You could also check that all files are where they should be ā€“ for example spacy/lang/en should exist and have an __init__.py, etc.

lemoncalamitous commented 6 years ago

Hi @ines . I tried the code you recommend and this works.

import spacy.lang.en from spacy.lang.en import English from spacy.util import get_lang_class cls = get_lang_class('en') cls <class 'spacy.lang.en.English'>

Based on my observation, it seems that (again) it's PyInstaller's fault. I use 4 fastText models that all have English meta, so I tried adding hidden import again.

--hidden-import spacy.lang.en

Upon packaging my application along with so many hidden imports, it worked, finally! If I am going to use other languages, creating hook-spacy.lang.py then importing all languages will work better.
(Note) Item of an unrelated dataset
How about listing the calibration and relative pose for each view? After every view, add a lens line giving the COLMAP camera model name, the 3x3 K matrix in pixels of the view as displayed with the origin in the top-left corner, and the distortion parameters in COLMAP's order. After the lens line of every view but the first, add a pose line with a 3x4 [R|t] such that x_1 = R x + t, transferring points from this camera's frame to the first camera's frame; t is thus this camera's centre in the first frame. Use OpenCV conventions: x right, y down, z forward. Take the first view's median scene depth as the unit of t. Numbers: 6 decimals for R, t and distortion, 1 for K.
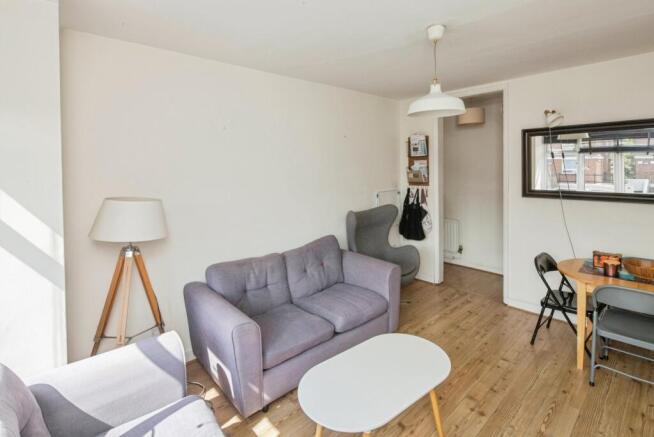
lens RADIAL K [[318.1, 0, 326.7], [0, 318.1, 167.8], [0, 0, 1]] dist [-0.000511, -0.001312]
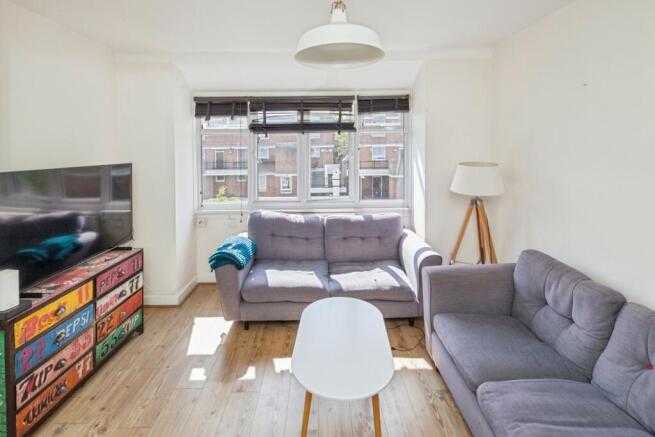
lens RADIAL K [[324.5, 0, 329.8], [0, 324.5, 154.5], [0, 0, 1]] dist [0.000182, -0.001744]
pose [[-0.647404, 0.039128, -0.761142, 0.487236], [0.016607, 0.999168, 0.037239, -0.000697], [0.761966, 0.011468, -0.647516, 0.823042]]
Just place this hook Python file inside your Python environment's PyInstaller hooks folder.

from PyInstaller.utils.hooks import collect_submodules

hiddenimports = collect_submodules('spacy.lang')

Hope that this will also help other guys who use spaCy on their packaged application. Thanks for the support!

lock[bot] commented 6 years ago

This thread has been automatically locked since there has not been any recent activity after it was closed. Please open a new issue for related bugs.